Meetings start to appear when this kind of working together isn’t safe, isn’t trusted, or isn’t possible. When people don’t dare to decide. When responsibility is unclear. When relationships are too thin to carry disagreement. Then collaboration gets enforced. It gets scheduled. It gets framed. And the moment you enforce something that should be voluntary, resistance appears. Quiet resistance, usually. Fatigue. Cynicism. Calendar battles.
The strange disappearance of meetings
There’s a strange dynamic here that many people miss: as collaboration capability grows, meetings disappear. Not because someone banned them, not because of a new policy, but because they’re no longer needed.
For some people, that thought is unsettling. Meetings give structure, visibility, and a sense of being involved. For others, it sounds like a dream come true. Both reactions are worth paying attention to.
Why most meetings don’t feel like work
If you look closely at most meetings, you’ll notice something else. Very few of them are actually about getting work done. They’re about opinions. About alignment. About positioning. Maybe importance. About making sure nothing bad happens. Sometimes about making sure someone important is present.
Importance is something different than meaning.
Again, this isn’t a moral judgment. It’s a structural one.
When people come together and genuinely produce something — a decision, a piece of software, a design, a plan that actually changes behavior — we usually don’t experience that as a meeting. It feels completely different. Lighter. More focused. More alive.

In a collaborative environment, this becomes normal. The focus shifts from “Who needs to be involved?” to a much more uncomfortable question: What is the simplest possible way to get this done well?
That question cuts deep.
Intelligence is mostly about avoidance
At a system level, intelligence is mostly about avoidance. Avoiding unnecessary steps. Avoiding friction. Avoiding waste. “Maximize the work not done” sounds provocative, but it’s really about respect — for energy, attention, and time.
And one of the biggest sources of waste in organizations is ego.
This is uncomfortable to say, but hard to ignore once you see it. Ego loves meetings. Meetings create stages. Stages create hierarchy. Hierarchy creates importance. And importance can feel very good, especially when something else is missing.
Since Henry Ford, we haven’t changed that much in how we organize work. Not because we couldn’t do better, but because the pyramid still works surprisingly well as a compensation. If someone feels empty inside, standing a bit higher up can feel like meaning.
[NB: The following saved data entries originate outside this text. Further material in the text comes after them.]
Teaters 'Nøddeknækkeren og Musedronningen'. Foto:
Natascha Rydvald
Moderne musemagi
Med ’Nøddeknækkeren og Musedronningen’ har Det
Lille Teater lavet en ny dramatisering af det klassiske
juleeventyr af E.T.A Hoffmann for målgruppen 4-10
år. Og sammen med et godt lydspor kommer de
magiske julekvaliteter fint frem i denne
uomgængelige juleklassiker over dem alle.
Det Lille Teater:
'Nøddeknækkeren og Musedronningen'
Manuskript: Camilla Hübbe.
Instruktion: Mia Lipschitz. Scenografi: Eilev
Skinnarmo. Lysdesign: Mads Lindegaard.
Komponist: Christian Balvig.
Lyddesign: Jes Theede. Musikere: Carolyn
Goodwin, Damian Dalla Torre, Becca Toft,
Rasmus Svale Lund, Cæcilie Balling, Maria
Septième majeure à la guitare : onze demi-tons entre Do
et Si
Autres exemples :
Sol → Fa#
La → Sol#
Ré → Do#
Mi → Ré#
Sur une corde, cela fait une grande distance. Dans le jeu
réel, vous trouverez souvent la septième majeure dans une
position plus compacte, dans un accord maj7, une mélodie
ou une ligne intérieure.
It’s not the real thing, but it works — for a while.
As long as we’re busy.
As long as we’re distracted.
As long as we don’t listen too closely.
Importance is not meaning
There’s usually a moment later in life when this compensation stops working. Health changes. Time becomes limited. And a question appears that can’t be postponed anymore: Was this really what all that effort was for?
That’s a hard moment to realize that importance was never meaning. It was a substitute.
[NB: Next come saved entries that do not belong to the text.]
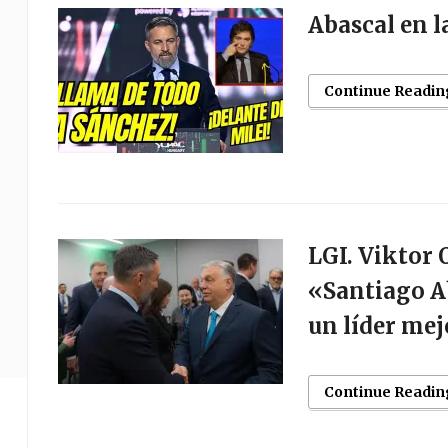
Abascal en l
Continue Readin
LGI. Viktor 
«Santiago Ab
un líder me
Continue Readin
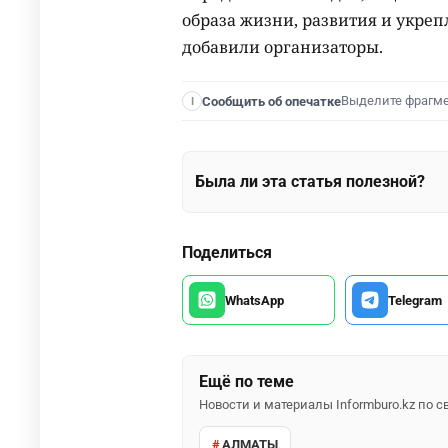
образа жизни, развития и укреп
добавили организаторы.
Выделите фрагм
Сообщить об опечатке
I
Была ли эта статья полезной?
Поделиться
WhatsApp
Telegram
Ещё по теме
Новости и материалы Informburo.kz по
АЛМАТЫ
Meaning comes from only two places: being part of something larger than yourself, and being in real relationships. No meeting can replace that.
A simple experiment
If you want to play with this idea, try a simple experiment. Just observe your next few workdays with a slightly different lens. Where do you see politics instead of progress? Where do you see bottlenecks created by “importance”? Where do signatures, approvals, or meetings exist mainly to confirm status rather than to move something forward?
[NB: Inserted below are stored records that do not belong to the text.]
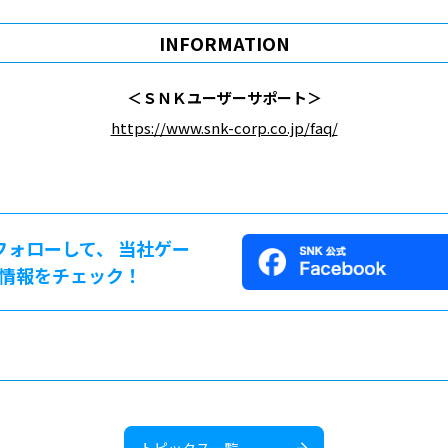
INFORMATION
＜ＳＮＫユーザーサポート＞
https://www.snk-corp.co.jp/faq/
をフォローして、 当社ゲー
情報をチェック！
トピックス一覧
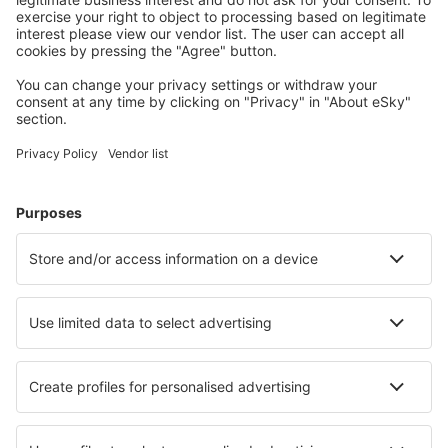
Izmir Adnan Menderes (ADB)
Kahramanmaras Airport (KCM)
Kars Airport (KSY)
Kastamonu Airport (KFS)
Konya Airport (KYA)
Malatya Erhac (MLX)
Mardin Airport (MQM)
Merzifon Airport (MZH)
Bodrum
Mus Airport (MSR)
Nevsehir Airport (NAV)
And, gently, where do you notice the same patterns in yourself?
This isn’t about guilt. It’s about clarity. Because once you see it, you have a choice. You can keep trading meaning for importance — or you can start letting go.
No more meetings — as a consequence
So no, this isn’t a call to ban meetings. It’s something much simpler, and much harder.
When collaboration grows, meetings fade. When trust deepens, calendars clear. When people start working together for real, enforced togetherness becomes unnecessary.
No more meetings — not as a rule, but as a consequence.
And for many organizations, that wouldn’t just save an absurd amount of money. It would make work feel human again.